Ella Shohat is a professor of Women’s Studies and Cultural Studies at CUNY, and is one of the co-founders of Ivri-NASAWI, an organization devoted to the cultural life of Sephardi and Mizrahi Jewry. I know of her indirectly, as one of my partner’s professors and as the author of an incredible essay on Sephardic second-class status in Israel, “Sephardim in Israel: Zionism from the Standpoint of Its Jewish Victims,” in Dangerous Liaisons, which she co-edited.
Shohat is also an Israeli Jew of Iraqi parentage, living and working in the US, and in “Reflections of an Arab Jew” she writes of her awkward position as the three nations she is connected with embroil themselves in war. She writes of her relatives living in both Iraq and Israel, of her experiences during the first war against Iraq, of being at the same time Arab and Jew and American, with all the split loyalties and ambivalent (amtrivalent, maybe) desires that engenders. Shohat talks of her kind of Jewishness as an elision, an invisible yet uncomfortable presence in Jewish consciousness.

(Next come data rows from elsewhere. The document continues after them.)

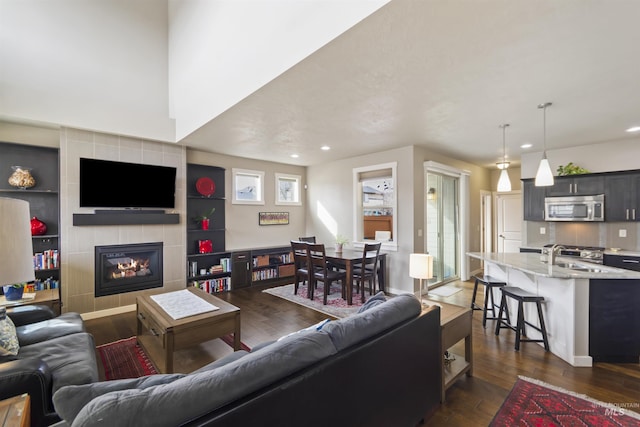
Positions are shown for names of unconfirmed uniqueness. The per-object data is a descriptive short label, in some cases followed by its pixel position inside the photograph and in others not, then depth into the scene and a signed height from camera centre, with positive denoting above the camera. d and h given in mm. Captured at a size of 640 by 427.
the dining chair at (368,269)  4469 -950
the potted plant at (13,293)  3055 -850
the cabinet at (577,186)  4648 +468
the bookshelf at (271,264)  5789 -1082
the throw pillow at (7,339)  1884 -861
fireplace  4117 -831
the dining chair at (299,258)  4892 -800
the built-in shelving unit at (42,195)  3605 +279
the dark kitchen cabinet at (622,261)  4121 -738
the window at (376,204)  5276 +194
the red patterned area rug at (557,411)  1919 -1438
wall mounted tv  3992 +464
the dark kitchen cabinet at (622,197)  4332 +242
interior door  6824 -197
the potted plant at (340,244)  5129 -552
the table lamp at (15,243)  1174 -122
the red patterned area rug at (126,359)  2543 -1445
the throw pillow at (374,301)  1976 -638
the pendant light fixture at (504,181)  3754 +434
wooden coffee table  2348 -1025
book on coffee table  2623 -917
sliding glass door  5699 -251
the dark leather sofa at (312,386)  899 -681
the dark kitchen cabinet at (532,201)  5219 +232
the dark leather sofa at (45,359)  1582 -998
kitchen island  2656 -914
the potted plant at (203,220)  5254 -104
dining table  4359 -787
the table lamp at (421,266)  2354 -444
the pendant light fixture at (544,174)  3084 +431
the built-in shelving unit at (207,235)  5152 -389
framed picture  6291 -87
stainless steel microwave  4621 +83
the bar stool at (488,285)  3450 -893
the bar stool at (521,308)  2932 -1032
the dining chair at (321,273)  4422 -977
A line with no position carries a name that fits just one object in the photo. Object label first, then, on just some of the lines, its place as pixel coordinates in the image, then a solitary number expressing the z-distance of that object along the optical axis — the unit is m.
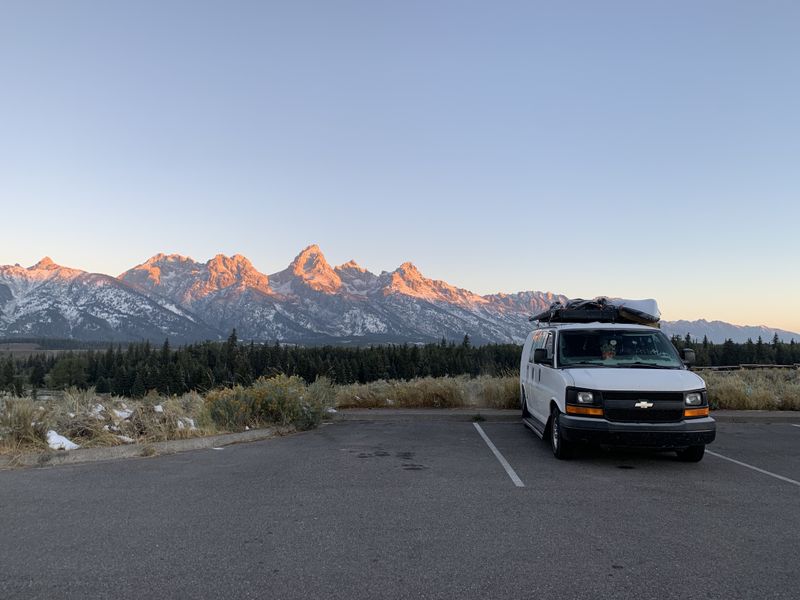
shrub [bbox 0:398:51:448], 8.53
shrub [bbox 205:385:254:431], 10.93
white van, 7.82
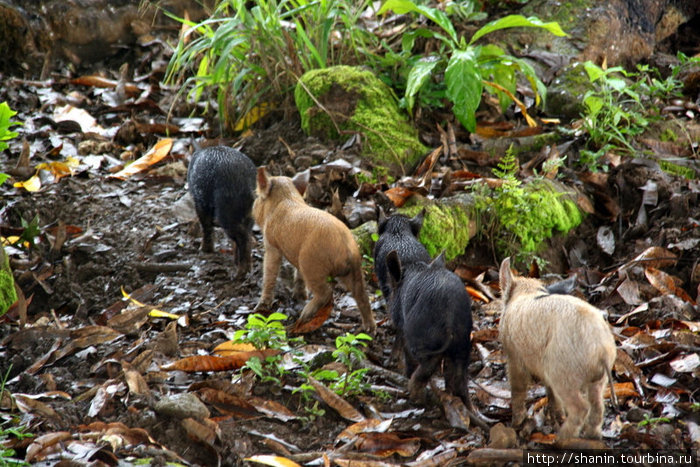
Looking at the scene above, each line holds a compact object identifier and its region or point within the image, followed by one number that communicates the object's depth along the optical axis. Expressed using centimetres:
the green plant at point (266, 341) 790
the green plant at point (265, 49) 1307
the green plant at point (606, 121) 1264
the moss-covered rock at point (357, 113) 1295
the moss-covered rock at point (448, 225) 1087
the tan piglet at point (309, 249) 904
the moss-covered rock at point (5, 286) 934
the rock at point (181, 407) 701
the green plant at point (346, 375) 773
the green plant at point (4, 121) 840
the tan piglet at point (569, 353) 635
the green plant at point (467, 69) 1245
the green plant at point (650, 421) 702
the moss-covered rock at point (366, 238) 1079
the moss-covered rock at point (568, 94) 1428
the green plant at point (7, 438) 616
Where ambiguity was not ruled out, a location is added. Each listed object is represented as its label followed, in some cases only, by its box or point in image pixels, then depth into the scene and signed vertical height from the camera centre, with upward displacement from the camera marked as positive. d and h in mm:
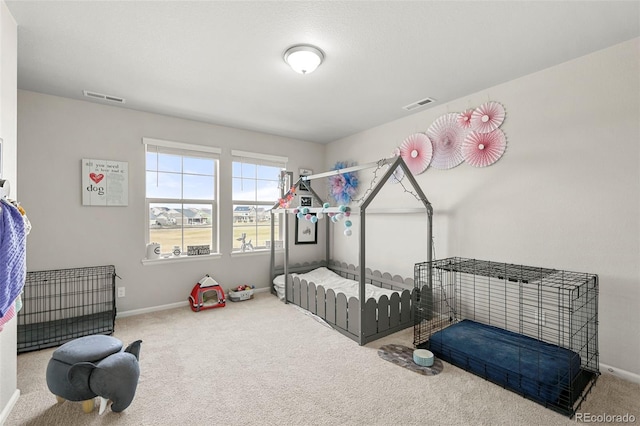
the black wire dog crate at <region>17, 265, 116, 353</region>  2795 -928
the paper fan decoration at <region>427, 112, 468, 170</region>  3125 +792
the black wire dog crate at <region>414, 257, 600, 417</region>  1957 -1018
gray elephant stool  1701 -926
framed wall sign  3164 +358
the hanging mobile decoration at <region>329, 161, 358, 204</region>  4375 +434
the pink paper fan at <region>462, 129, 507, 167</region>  2791 +639
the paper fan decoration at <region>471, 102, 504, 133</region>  2781 +921
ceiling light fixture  2139 +1152
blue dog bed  1896 -1040
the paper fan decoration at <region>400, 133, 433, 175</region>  3418 +731
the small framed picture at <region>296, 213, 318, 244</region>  4679 -279
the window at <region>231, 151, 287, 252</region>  4172 +261
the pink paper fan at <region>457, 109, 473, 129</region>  3008 +966
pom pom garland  2826 +10
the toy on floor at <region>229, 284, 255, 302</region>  3854 -1024
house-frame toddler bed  2721 -885
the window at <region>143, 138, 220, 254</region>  3600 +257
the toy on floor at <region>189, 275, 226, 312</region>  3552 -997
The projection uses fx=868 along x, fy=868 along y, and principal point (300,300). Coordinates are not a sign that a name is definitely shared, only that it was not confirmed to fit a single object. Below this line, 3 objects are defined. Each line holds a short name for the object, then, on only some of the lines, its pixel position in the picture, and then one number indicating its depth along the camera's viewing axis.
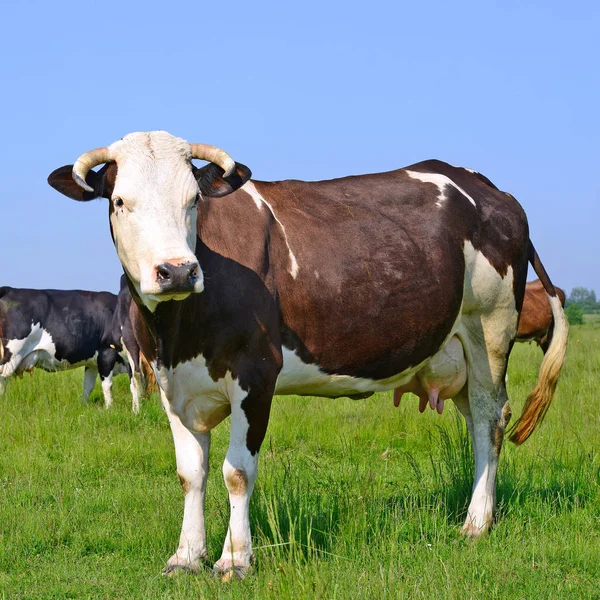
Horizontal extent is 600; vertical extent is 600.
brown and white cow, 4.73
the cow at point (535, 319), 16.95
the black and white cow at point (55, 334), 15.54
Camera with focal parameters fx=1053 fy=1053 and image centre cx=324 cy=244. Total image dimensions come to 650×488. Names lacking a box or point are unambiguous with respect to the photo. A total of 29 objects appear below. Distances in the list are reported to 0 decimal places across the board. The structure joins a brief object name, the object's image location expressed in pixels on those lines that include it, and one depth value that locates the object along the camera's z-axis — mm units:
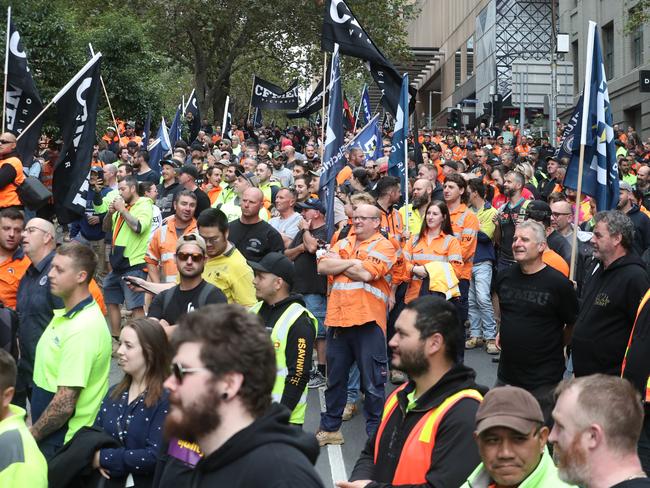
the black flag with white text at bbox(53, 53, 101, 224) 9836
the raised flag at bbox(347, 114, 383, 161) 14180
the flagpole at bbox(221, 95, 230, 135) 25453
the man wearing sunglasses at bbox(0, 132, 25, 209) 10508
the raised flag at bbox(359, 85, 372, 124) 22378
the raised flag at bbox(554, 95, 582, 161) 13500
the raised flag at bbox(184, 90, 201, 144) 25766
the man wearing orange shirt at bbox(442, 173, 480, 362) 10758
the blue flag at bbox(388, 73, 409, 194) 11273
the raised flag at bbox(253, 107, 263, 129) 31844
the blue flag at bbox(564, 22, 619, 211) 9203
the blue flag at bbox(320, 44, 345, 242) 10062
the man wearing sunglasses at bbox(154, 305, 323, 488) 2930
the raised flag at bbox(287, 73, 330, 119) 21953
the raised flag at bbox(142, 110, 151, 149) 21453
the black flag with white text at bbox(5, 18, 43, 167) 11695
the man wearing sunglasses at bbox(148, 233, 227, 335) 6566
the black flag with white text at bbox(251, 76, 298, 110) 28000
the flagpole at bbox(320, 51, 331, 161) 13052
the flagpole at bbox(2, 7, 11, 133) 11633
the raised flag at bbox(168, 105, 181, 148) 21078
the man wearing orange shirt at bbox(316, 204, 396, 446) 7887
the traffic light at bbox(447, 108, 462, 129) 36312
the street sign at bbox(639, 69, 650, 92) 16156
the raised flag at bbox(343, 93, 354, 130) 21078
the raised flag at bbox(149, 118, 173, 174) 18328
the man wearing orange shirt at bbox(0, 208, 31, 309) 7758
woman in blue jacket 4859
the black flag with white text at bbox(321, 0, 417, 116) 12242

The same historical process that dispossessed Palestinians of their property, lands and national-political rights, was linked to the dispossession of Middle Eastern and North African Jews of their property, lands, and rootedness in Muslim countries. As refugees, or mass immigrants (depending on one’s political perspective), we were forced to leave everything behind and give up our Iraqi passports. The same process also affected our uprootedness or ambiguous positioning within Israel itself, where we have been systematically discriminated against by institutions that deployed their energies and material to the consistent advantage of European Jews and to the consistent disadvantage of Oriental Jews. Even our physiognomies betray us, leading to internalized colonialism or physical misperception. Sephardic Oriental women often dye their dark hair blond, while the men have more than once been arrested or beaten when mistaken for Palestinians. What for Ashkenazi immigrants from Russian and Poland was a social aliya (literally “ascent”) was for Oriental Sephardic Jews a yerida (“descent”).
Stripped of our history, we have been forced by our no-exit situation to repress our collective nostalgia, at least within the public sphere. The pervasive notion of “one people” reunited in their ancient homeland actively disauthorizes any affectionate memory of life before Israel. We have never been allowed to mourn a trauma that the images of Iraq’s destruction only intensified and crystallized for some of us. Our cultural creativity in Arabic, Hebrew and Aramaic is hardly studied in Israeli schools, and it is becoming difficult to convince our children that we actually did exist there, and that some of us are still there in Iraq, Morocco, Yemen and Iran.
It’s a short but enlightening read and a good remedy for the binariness that threatens to engulf us in times of war, when all things seem to boil down into “us” and “them”, matters of pure survival. And it’s an especially good corrective for the all-too-facile use of terms like “Arab world” and “Muslim sphere” that have been thrown around far too much since 9/11, as we grapple with the simple-minded question of why “they” hate “us”.